Routines can be mind-numbing. So why start your day with one?
Why not wake up at a different time on Monday than you do on Wednesday? It doesn’t always have to be 6:45 am. Why not 5:00 am tomorrow? And 7:30 am the next? What about getting up at 4:00 am and seeing what’s going on outside?
What about “no alarm day”, where you don’t ever leave your bed? Or “double alarm day”, where you sleep for four hours at one stretch, and then four hours at another?
These are all just suggestions, mind you. But the thrill in deviating from one’s well-worn path is worth changing your routine, even if it’s for 15 minutes at a time. As for the amount of sleep you need, that’s why naps were invented.
No one knows how much time they have on earth. We act as if we must take care of ourselves so we can live to be 100. But how many of us make it to that age? And do you really want to?
Maybe it’s time to wake up and reshuffle the deck. Starting with a piece of blueberry pie for breakfast. It’s not as deviant as you may think. Pie’s a pastry, after all. It’s meant for breakfast since it goes great with coffee. Plus wth breakfast pie, you have all day to burn off the calories. And what goes better with pie than ice cream? Add a dollop of vanilla with your pie; it’s no different than putting cream in your coffee.
“The pie is an English institution, which, planted on American soil, forthwith ran rampant and burst forth into an untold variety of genera and species. Not merely the old mince pie, but a thousand strictly American seedlings from that main stock, evinced the power of American housewives to adapt old institutions to new uses.” – Harriet Beecher Stowe 1869 novel “Oldtown Folks.”
Pie became so strongly identified with America by the 19th century that writers and journalists from both near and far declared Americans to be suffering a kind of pie madness. New Englanders, who were particularly prone to pie-eating, made good fodder for satire and good targets for scolding by increasingly health-conscious cookbook writers. As more Americans traveled abroad and became acquainted with European food culture, it became fashionable to condemn pie as food for the “rustic.”
Ralph Waldo Emerson found pie to be just such a pleasing medium, as his friend James Thayer recalled, describing a breakfast taken with Emerson and friends in the 1870s. Pie, Thayer reported, “at breakfast was one of Mr. Emerson’s weaknesses.” Emerson offered slices to his fellow diners, who one by one declined, prompting him to protest in humor, “but … what is pie for?”
The artist Paul Gauguin achieved his greatest success long after death, so who knows, maybe you will too.

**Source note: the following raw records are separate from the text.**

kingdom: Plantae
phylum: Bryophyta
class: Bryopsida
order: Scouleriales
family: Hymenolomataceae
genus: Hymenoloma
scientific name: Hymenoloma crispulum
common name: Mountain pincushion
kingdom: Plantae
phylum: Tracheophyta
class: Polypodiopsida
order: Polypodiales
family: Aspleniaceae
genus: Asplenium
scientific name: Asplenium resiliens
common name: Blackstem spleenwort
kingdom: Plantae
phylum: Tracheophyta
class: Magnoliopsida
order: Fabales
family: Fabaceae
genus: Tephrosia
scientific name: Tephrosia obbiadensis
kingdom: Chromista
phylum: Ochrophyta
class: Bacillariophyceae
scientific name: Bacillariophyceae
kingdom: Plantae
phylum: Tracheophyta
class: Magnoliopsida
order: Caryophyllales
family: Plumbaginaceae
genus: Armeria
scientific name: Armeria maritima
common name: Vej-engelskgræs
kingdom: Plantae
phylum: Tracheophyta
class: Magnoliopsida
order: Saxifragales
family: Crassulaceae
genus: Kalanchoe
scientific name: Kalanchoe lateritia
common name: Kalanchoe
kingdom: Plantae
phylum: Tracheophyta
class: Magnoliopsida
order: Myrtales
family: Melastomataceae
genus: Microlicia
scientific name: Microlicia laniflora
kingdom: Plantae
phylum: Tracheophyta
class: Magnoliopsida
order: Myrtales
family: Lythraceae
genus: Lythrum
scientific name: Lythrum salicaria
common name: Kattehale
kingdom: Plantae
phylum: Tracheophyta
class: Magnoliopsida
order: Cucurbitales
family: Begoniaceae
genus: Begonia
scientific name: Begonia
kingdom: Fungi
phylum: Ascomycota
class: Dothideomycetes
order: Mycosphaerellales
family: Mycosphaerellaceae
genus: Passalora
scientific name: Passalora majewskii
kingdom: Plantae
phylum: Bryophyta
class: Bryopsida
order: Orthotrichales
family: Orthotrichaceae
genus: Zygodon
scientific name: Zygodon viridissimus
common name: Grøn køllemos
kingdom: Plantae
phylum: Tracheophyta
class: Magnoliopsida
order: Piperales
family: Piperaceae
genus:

At the beginning of 1903, Gauguin was living on an island in Polynesia and engaged in a campaign designed to expose the incompetence of the island’s gendarmes, in particular Jean-Paul Claverie, for taking the side of the natives directly in a case involving the alleged drunkenness of a group of them. Claverie, however, escaped censure. At the beginning of February, Gauguin wrote to the governor, François Picquenot, alleging corruption by one of Claverie’s subordinates. Picquenot investigated the allegations but could not substantiate them. Claverie responded by filing a charge of libel against Gauguin, who was subsequently fined 500 francs and sentenced to three months’ imprisonment. Gauguin immediately filed an appeal in Papeete and set about raising the funds to travel to plead before the judge. At this time he was nearly penniless, very weak and in great physical pain. He resorted to using morphine. He died suddenly on the morning of 8 May 1903.
Nobody thought too much of his passing, but one hundred and ten years later, Gauguin’s painting Nafea Faa Ipoipo (When Will You Marry?) sold for $295,000,000 to the museums of Qatar, as one of the most expensive art objects ever. Gauguin would be tickled pink.
Who knows what you’ll be worth after you are dead?
As Heraclitus said:
“It would not be better if things happened to men just as they wish.”
Just think, if we magically got whatever we wanted, we’d all be Brad Pitt or Julia Roberts. Imagine a world of 6 billion Brads and Julias driving their 6 billion Mercedes around from one gorgeous palatial mansion to another. The entire planet looking like Beverly Hills meets Fifth Avenue, and not a spot of grubby filth to mar the perfection. Not only that, but the tastiest food is zero calorie, zero carb; your IQ is over 200; your NASDAQ stocks are way, way up. And best of all, every one of the other Brads and Julias really, really loves you and it’s just the biggest love fest ever!
While this sounds appealing on the surface, such success would become an awful curse in short order. With nothing to aspire to, without any brass ring to reach for, humanity would soon sink into a death-spiral of laziness and decadence. The future of the human race would fall to nothing, an no one would care about anything except a nice clean bikini-wax.